How blocks are categorised:
The Central Ground Water Board uses the stage of groundwater extraction (water drawn ÷ water recharged):
- Over-exploited: more than 100%;
- Critical: 90–100%;
- Semi-critical: 70–90%;
- Safe: 70% or less.
Why this matters:
- Water security and climate resilience: Durable recharge and storage structures raise water tables, reduce drought distress and smooth monsoon variability.
- Rural livelihoods and productivity: Stable water supports rabi sowing, kitchen gardens, livestock water points and micro-irrigation, lifting yields and incomes.
- Better asset quality: Tying funds to groundwater science reduces scattered, low-impact works and pushes ridge-to-valley planning.
- Convergence potential: Can be aligned with village water budgets, watershed missions, Jal Jeevan Mission, and micro-irrigation schemes.
Gaps and risks:
- Paper assets: Poor siting or weak designs waste money; hydrology must drive work selection.
- Maintenance gap: Tanks and ponds need regular desilting and repairs; earmark time and small funds for upkeep.
- Capacity and transparency: Trained mates, engineers, timely wage payments and strong social audit are crucial to sustain trust and outcomes.
Way forward :
- Prepare block water plans using groundwater maps, village water budgets and seasonal monitoring.
- In over-exploited and critical areas, prioritise recharge-heavy works; in safe areas, focus on storage, soil moisture and demand management.
- Track results: pre- and post-monsoon water levels, well yield, irrigated area, and household drinking-water days.
- Build skills: short courses for panchayat teams on design, quality control and maintenance.
MGNREGA — the scheme
- Purpose: Legal guarantee of up to 100 days of wage employment in a year to every rural household whose adult members volunteer for unskilled manual work.
- Demand-driven: Households apply; if work is not provided within 15 days, an unemployment allowance is due.
- Decentralised planning: Gram Sabha identifies and prioritises works; at least half the works are executed by Gram Panchayat.
- Focus on durable assets: Natural resource management, especially water conservation and harvesting, drought-proofing, land development and connectivity that aid livelihoods.
- Wage–material balance: Expenditure aims for about 60:40 (wages to materials and skilled labour) so most money reaches workers while creating strong assets.
- Inclusion and transparency: At least one-third of workers should be women; social audit, muster roll transparency and time-bound wage payments are core features.
Exam Hook
Key takeaways
- New norms reserve a minimum share of programme funds for water works, scaled to groundwater stress: 65% (over-exploited/critical), 40% (semi-critical), 30% (safe).

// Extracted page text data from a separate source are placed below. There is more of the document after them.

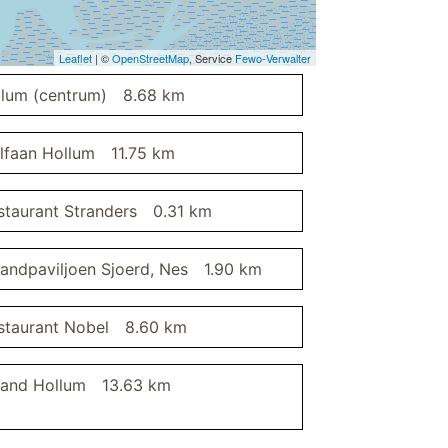
Handdoekradiator
Leaflet
| ©
OpenStreetMap
, Service
Fewo-Verwalter
llum (centrum)
8.68 km
eetkamerstoelen
lfaan Hollum
11.75 km
staurant Stranders
0.31 km
randpaviljoen Sjoerd, Nes
1.90 km
staurant Nobel
8.60 km
rand Hollum
13.63 km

- Science-linked spending can turn wage days into long-term water security if works follow hydrology and get maintained.
- Success needs block water plans, convergence with related schemes, and robust social audit.
UPSC Mains (150 words)
“Critically examine the decision to link rural employment-guarantee spending to groundwater categories. How can hydrology-based planning, convergence and social audit convert temporary wage support into lasting water security?”
UPSC Prelims (MCQ)
Q. In the revised framework, the minimum share of spending on water-related works is highest in which category of blocks?
(A) Safe
(B) Semi-critical
(C) Critical
(D) Over-exploited
Answer: D (tied with Critical; both require at least 65%).
One-line wrap: Jobs today, water forever—when employment funds follow groundwater science and assets are built to last.